Sr. Security Engineer
Long Term Contract
Atlanta.GA
Sr. Application & Cloud Container Security Engineer
As an experienced security engineer, I excel at solving advanced technical problems and leveraging top-tier security tools. I thrive in collaborative environments, building strong relationships with peers, managers, and technical teams. My expertise spans application security testing, cloud security, and DevSecOps, allowing me to drive security improvements and ensure the robustness of applications.
Qualifications
- Education: B.S. in Computer Science, Computer Engineering, Information Assurance, or related field.
- Experience: 5+ years in application security, penetration testing, security assessment, or secure software development.
- Hands-on experience with Cloud (AWS, Azure, GCP) and DevSecOps technologies.
- Expertise in DevSecOps processes, including integration of tools such as GitLab/GitHub, Jenkins, SonarQube, Docker, Kubernetes, and Ansible.
- Deep understanding of AWS Well-Architected Framework or TOGAF, with proven ability to design secure solutions.
- Proficiency with cloud infrastructure, particularly within AWS.
- Strong troubleshooting skills for cloud controls and application vulnerabilities.
- Comprehensive knowledge of the OWASP Top 10 and vulnerability assessment.
- Experience integrating security capabilities into cloud and application lifecycle management platforms, especially within DevOps models.
- Proficient with static analysis and flaw triage tools (e.g., HP Fortify, Veracode, Coverity).
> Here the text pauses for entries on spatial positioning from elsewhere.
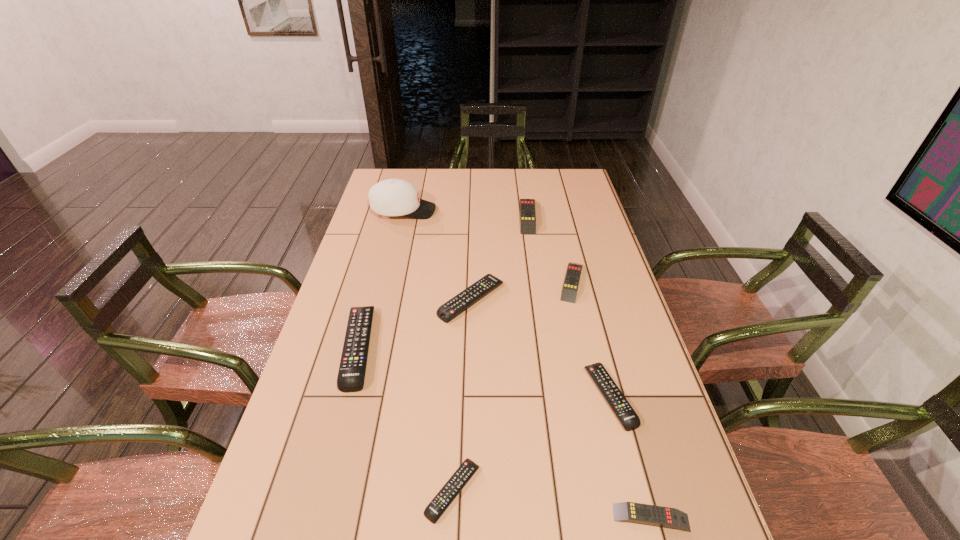
Locate an element on the screen. This screenshot has width=960, height=540. yellow remote control that is the second closest to the fourth remote control from right to left is located at coordinates (661, 516).

Find the location of a particular element. The width and height of the screenshot is (960, 540). the second closest black remote control to the second biggest black remote control is located at coordinates (621, 407).

Select which black remote control is the closest to the leftmost black remote control. Please provide its 2D coordinates. Your answer should be formatted as a tuple, i.e. [(x, y)], where the tuple contains the x and y coordinates of a point satisfying the conditions above.

[(449, 310)]

The width and height of the screenshot is (960, 540). In order to click on vacant space that satisfies the following two spatial constraints: 1. on the front-facing side of the white baseball cap; 2. on the left side of the shortest remote control in this screenshot , I will do `click(337, 490)`.

You are a GUI agent. You are given a task and a screenshot of the screen. Output one action in this format:
    pyautogui.click(x=<x>, y=<y>)
    Task: Click on the vacant space that satisfies the following two spatial constraints: 1. on the back side of the nearest black remote control; 2. on the front-facing side of the white baseball cap
    
    Given the screenshot: What is the action you would take?
    pyautogui.click(x=466, y=211)

The height and width of the screenshot is (540, 960). In order to click on vacant point that satisfies the following two spatial constraints: 1. on the back side of the shortest remote control; 2. on the left side of the third biggest black remote control in this screenshot , I will do `click(457, 396)`.

Where is `free location that satisfies the following two spatial constraints: 1. on the front-facing side of the second biggest black remote control; 2. on the right side of the baseball cap`? Image resolution: width=960 pixels, height=540 pixels. free location that satisfies the following two spatial constraints: 1. on the front-facing side of the second biggest black remote control; 2. on the right side of the baseball cap is located at coordinates (382, 300).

- Excellent communication skills, with a strong sense of urgency and ownership.
Preferred:
- Extensive experience in ethical hacking and application security exploitation.
- Strong background in secure coding practices and software development.
- Professional certifications (AWS Practitioner, CISSP, Cloud Security certifications).
Key Responsibilities
- Conduct Static (SAST), Dynamic (DAST), and Source Code Analysis (SCA) using tools like Veracode.
- Assess and review open-source components, identifying vulnerabilities and recommending security improvements.
- Integrate security practices into DevSecOps pipelines for cloud platforms like AWS, Azure, GCP.
- Design and maintain cloud-based DevSecOps processes across technical teams, securing applications and infrastructure.
- Provide operational support for container security tools such as Prisma, Aqua, Wiz, and others.
- Review and validate container images, applying security best practices to reduce risk.
- Perform security assessments for web applications, APIs, and container environments.
- Guide development teams in securely integrating applications into CI/CD pipelines (Jenkins, GitLab, Tekton).
- Develop and present remediation reports and findings to stakeholders across all departments.
- Promote awareness of secure coding practices within development teams and improve security testing methodologies.
"All qualified applicants will receive consideration for employment without regard to race, color, religion, sex, sexual orientation, gender identity, national origin, disability, or status as a protected veteran.”